In the do_the_needful () function, I wrote a special type of comment that was designed as a placeholder rather than to illustrate the code:
/ * XXX do needful stuff * /
When you write here, sometimes you don't want to stop and write some particularly complex code, you will write it later, not now. That's where I left myself to come back again. I insert a comment with a XXX prefix and a short comment describing what needs to be done. Later, when I have more time, I will look for XXX in the source code. It doesn't matter what prefix you use, just make sure it's unlikely to appear in your code base in another context, such as function names or variables.
Put them together.
Well, when you compile this program, it still has almost no effect.

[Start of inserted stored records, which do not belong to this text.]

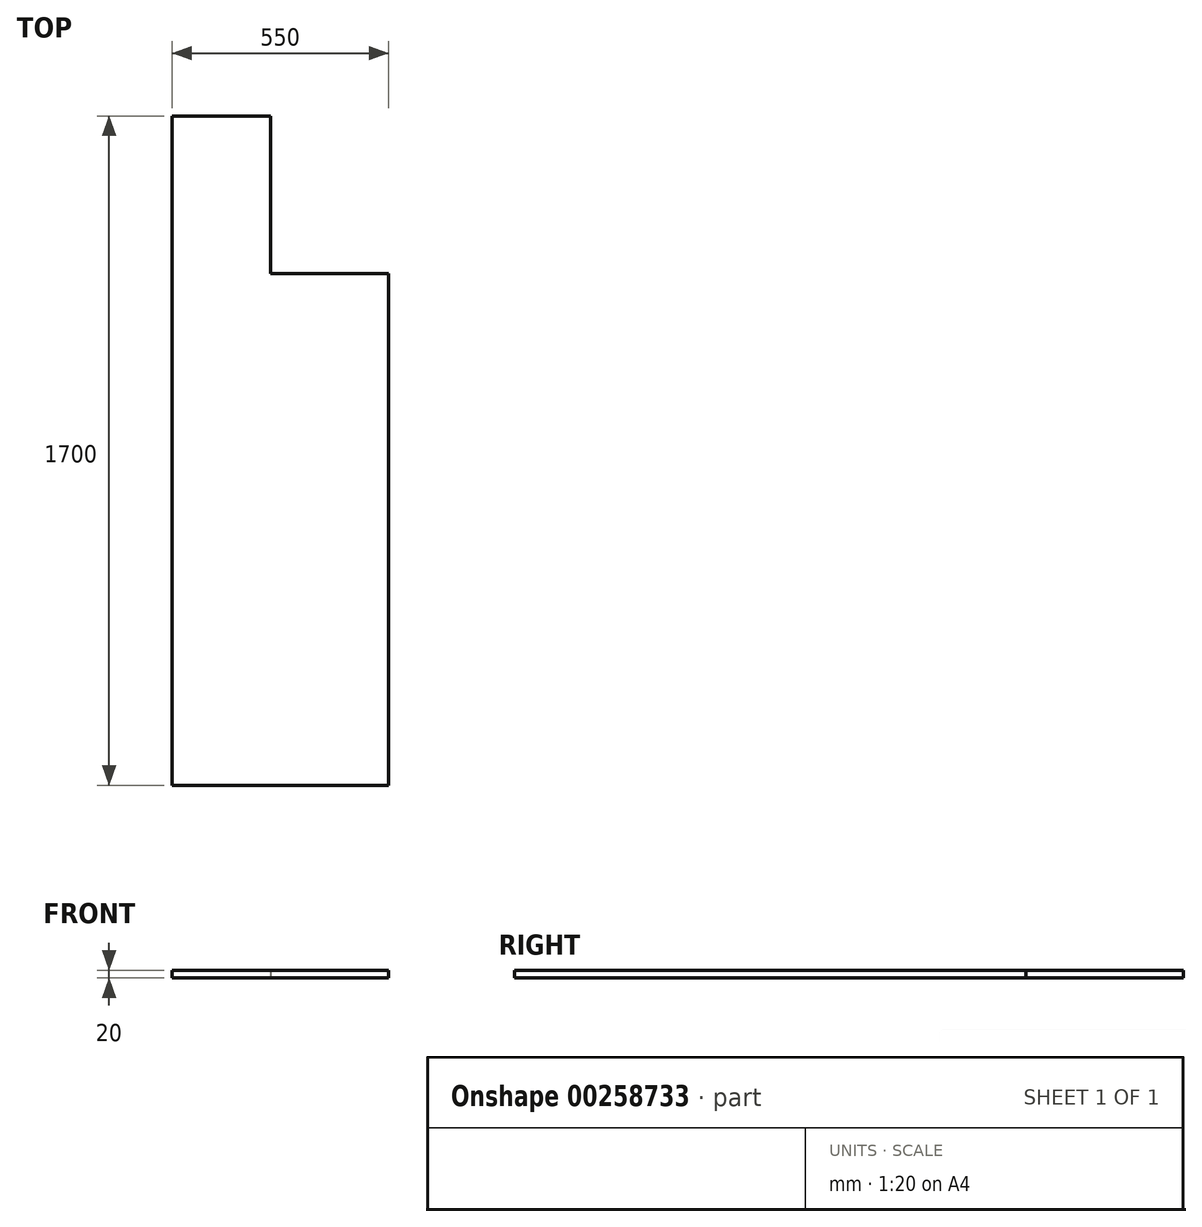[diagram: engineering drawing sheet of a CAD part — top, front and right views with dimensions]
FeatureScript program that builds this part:
annotation { "Feature Type Name" : "Feature", "Feature Type Description" : "" }
export const myFeature = defineFeature(function(context is Context, id is Id, definition is map)
    precondition{}
    {
        {
            var Q0;
            Q0=qCreatedBy(makeId("Top.planeOp"),FACE);
            var sketch = newSketch(context, id + "F0", { "sketchPlane" : qUnion([Q0])});
            skLineSegment(sketch, "E0.bottom", {"start": v(0, 0) * mm, "end": v(250, 0) * mm});
            skLineSegment(sketch, "E0.top", {"start": v(0, -1700) * mm, "end": v(550, -1700) * mm});
            skLineSegment(sketch, "E0.left", {"start": v(0, 0) * mm, "end": v(0, -1700) * mm});
            skLineSegment(sketch, "E0.right", {"start": v(550, -400) * mm, "end": v(550, -1700) * mm});
            skLineSegment(sketch, "E1.left", {"start": v(0, 0) * mm, "end": v(0, -400) * mm});
            skLineSegment(sketch, "E1.right", {"start": v(250, 0) * mm, "end": v(250, -400) * mm});
            skLineSegment(sketch, "E2", {"start": v(250, -400) * mm, "end": v(550, -400) * mm});
            skSolve(sketch);
        }
        {
            var Q0;
            Q0=makeQuery(id+"F0.imprint","IMPRINT",FACE,{"disambiguationData":[TD([[makeQuery(id+"F0.imprint","IMPRINT",EDGE,{"derivedFrom":sQuery(id+"F0.wireOp",EDGE,"E0.top")}),1.0]])]});
            extrude(context, id + "F1", {"entities" : qUnion([Q0]), "depth" : 20 * mm});
        }
    });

But now you have a solid skeleton to build your own command line parsing C program.
/ * main.c-the complete listing * / # include # define OPTSTR "vi:o:f:h" # define USAGE_FMT "% s [- v] [- f hexflag] [- I inputfile] [- o outputfile] [- h]" # define ERR_FOPEN_INPUT "fopen (input, r)" # define ERR_FOPEN_OUTPUT "fopen (output) W) "# define ERR_DO_THE_NEEDFUL" do_the_needful blew up "# define DEFAULT_PROGNAME" george "extern int errno Extern char * optarg;extern int opterr, optind; typedef struct {int verbose; uint32_t flags; FILE * input; FILE * output;} options_t; int dumb_global_variable =-11; void usage (char * progname, int opt); int do_the_needful (options_t * options); int main (int argc, char * argv []) {int opt; options_t options = {0, 0x0, stdin, stdout}; opterr = 0 While ((opt = getopt (argc, argv, OPTSTR)! = EOF) switch (opt) {case'ieu: if (! (options.input = fopen (optarg, "r") {perror (ERR_FOPEN_INPUT); exit (EXIT_FAILURE); / * NOTREACHED * /} break Case'ostasis: if (! (options.output = fopen (optarg, "w")) {perror (ERR_FOPEN_OUTPUT); exit (EXIT_FAILURE); / * NOTREACHED * /} break Case'fags: options.flags = (uint32_t) strtoul (optarg, NULL, 16); break; case'vents: options.verbose + = 1; break; case'hacks: default: usage (basename (argv [0]), opt) / * NOTREACHED * / break;} if (do_the_needful (& options)! = EXIT_SUCCESS) {perror (ERR_DO_THE_NEEDFUL); exit (EXIT_FAILURE); / * NOTREACHED * /} return EXIT_SUCCESS;} void usage (char * progname, int opt) {fprintf (stderr, USAGE_FMT, progname?progname:DEFAULT_PROGNAME); exit (EXIT_FAILURE) / * NOTREACHED * /} int do_the_needful (options_t * options) {if (! options) {errno = EINVAL; return EXIT_FAILURE;} if (! options- > input | |! options- > output) {errno = ENOENT; return EXIT_FAILURE;} / * XXX do needful stuff * / return EXIT_SUCCESS;} above are all the contents of the article "how to write main functions in C language". Thank you for reading! Hope to share the content to help you, more related knowledge, welcome to follow the industry information channel!